> [Record excerpts]
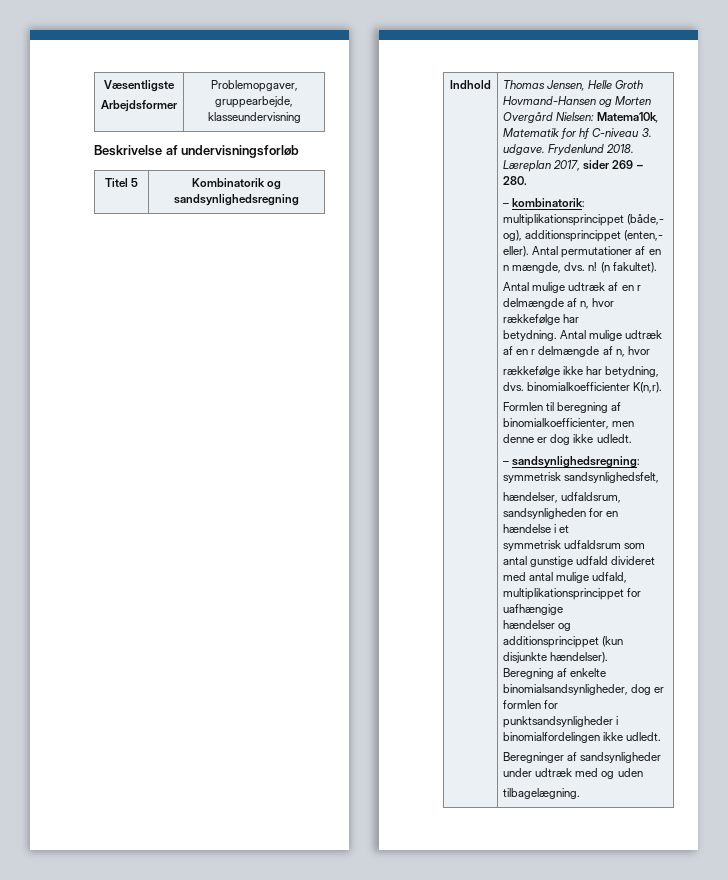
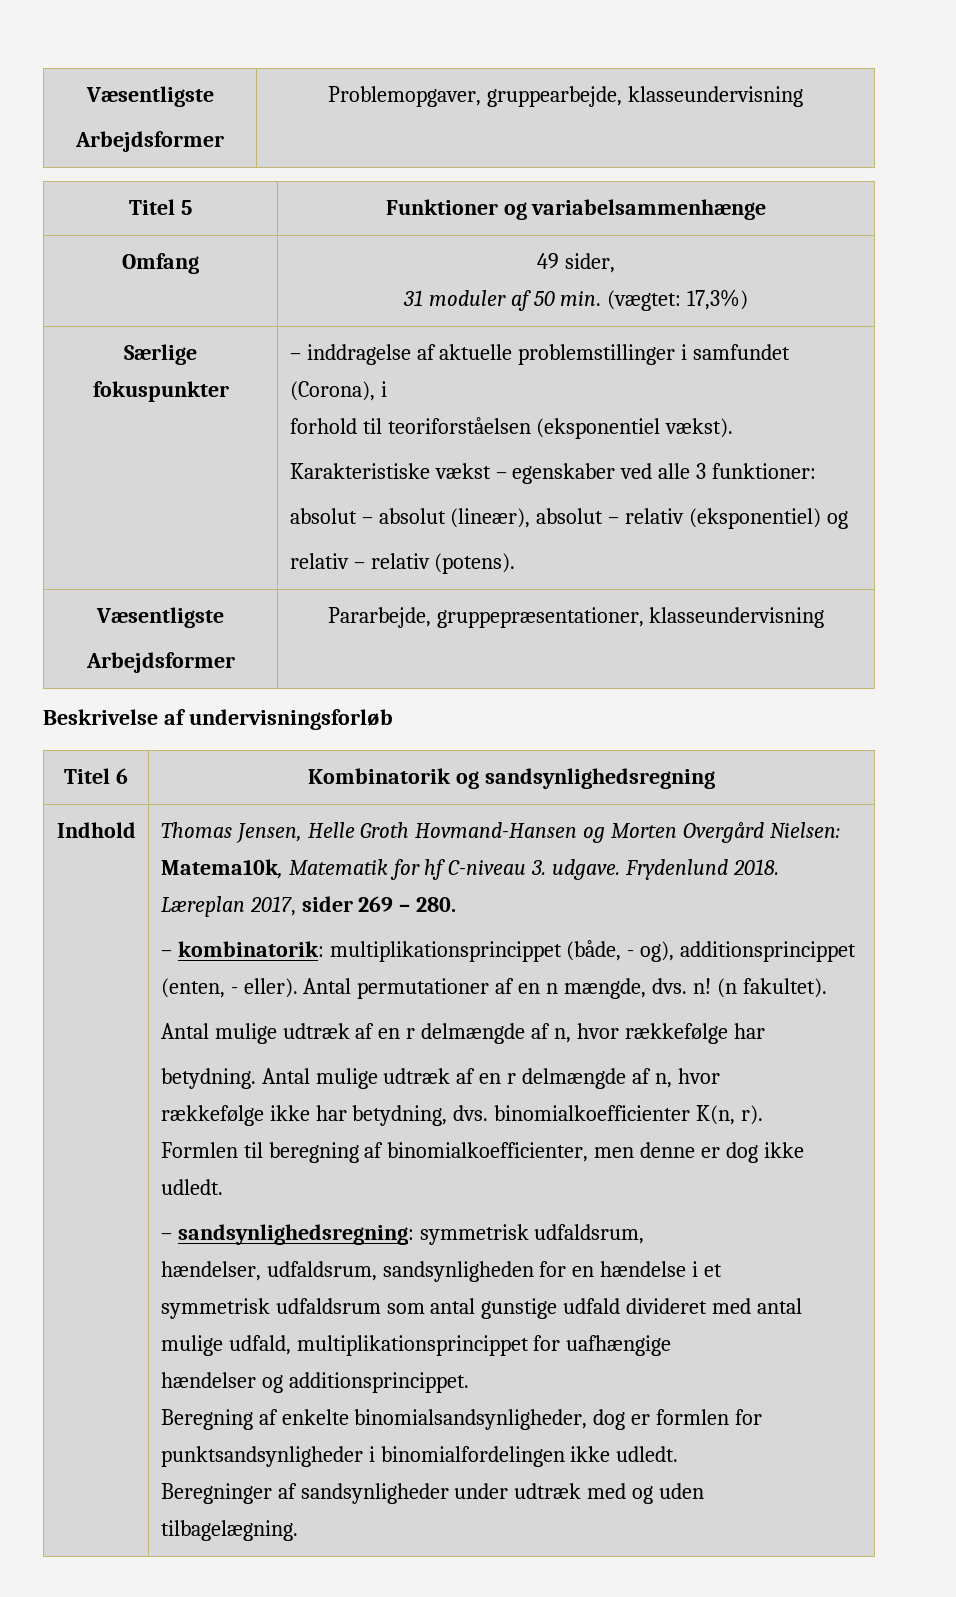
(301, 117) none -> [129,199,192,215] [385,199,767,220] [122,253,199,274] [537,253,615,273] [402,289,749,311] [124,344,197,365] [92,381,229,402] [289,344,791,365] [289,381,387,401] [289,417,734,439] [289,463,817,484] [289,508,849,529] [289,553,516,574] [96,607,224,628] [85,652,235,673] [327,607,825,628] // Titel 5 | Funktioner og variabelsammenhænge // Omfang | 49 sider, // 31 moduler af 50 min. (vægtet: 17,3%) // Særlige fokuspunkter | – inddragelse af aktuelle problemstillinger i samfundet (Corona), i // forhold til teoriforståelsen (eksponentiel vækst). // Karakteristiske vækst – egenskaber ved alle 3 funktioner: // absolut – absolut (lineær), absolut – relativ (eksponentiel) og // relativ – relativ (potens). // Væsentligste // Arbejdsformer | Pararbejde, gruppepræsentationer, klasseundervisning
[131,178,139,187] 5 -> [115,768,128,784] 6
[627,214,665,225] [503,230,664,242] (både,- og), additionsprincippet (enten,- -> [566,940,857,962] [160,978,238,998] (både, - og), additionsprincippet (enten, -
[633,382,663,393] K(n,r). -> [696,1105,764,1125] K(n, r).
[564,472,660,483] sandsynlighedsfelt, -> [534,1224,645,1244] udfaldsrum,
[503,636,624,648] [503,652,609,663] additionsprincippet (kun disjunkte hændelser). -> [288,1372,469,1393] additionsprincippet.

> [Problem description]
Before you return the listing, strip out its pictures; all else must match exactly.

> [Solution for this exercise]
(301, 117) none -> [129,199,192,215] [385,199,767,220] [122,253,199,274] [537,253,615,273] [402,289,749,311] [124,344,197,365] [92,381,229,402] [289,344,791,365] [289,381,387,401] [289,417,734,439] [289,463,817,484] [289,508,849,529] [289,553,516,574] [96,607,224,628] [85,652,235,673] [327,607,825,628] // Titel 5 | Funktioner og variabelsammenhænge // Omfang | 49 sider, // 31 moduler af 50 min. (vægtet: 17,3%) // Særlige fokuspunkter | – inddragelse af aktuelle problemstillinger i samfundet (Corona), i // forhold til teoriforståelsen (eksponentiel vækst). // Karakteristiske vækst – egenskaber ved alle 3 funktioner: // absolut – absolut (lineær), absolut – relativ (eksponentiel) og // relativ – relativ (potens). // Væsentligste // Arbejdsformer | Pararbejde, gruppepræsentationer, klasseundervisning
[131,178,139,187] 5 -> [115,768,128,784] 6
[627,214,665,225] [503,230,664,242] (både,- og), additionsprincippet (enten,- -> [566,940,857,962] [160,978,238,998] (både, - og), additionsprincippet (enten, -
[633,382,663,393] K(n,r). -> [696,1105,764,1125] K(n, r).
[564,472,660,483] sandsynlighedsfelt, -> [534,1224,645,1244] udfaldsrum,
[503,636,624,648] [503,652,609,663] additionsprincippet (kun disjunkte hændelser). -> [288,1372,469,1393] additionsprincippet.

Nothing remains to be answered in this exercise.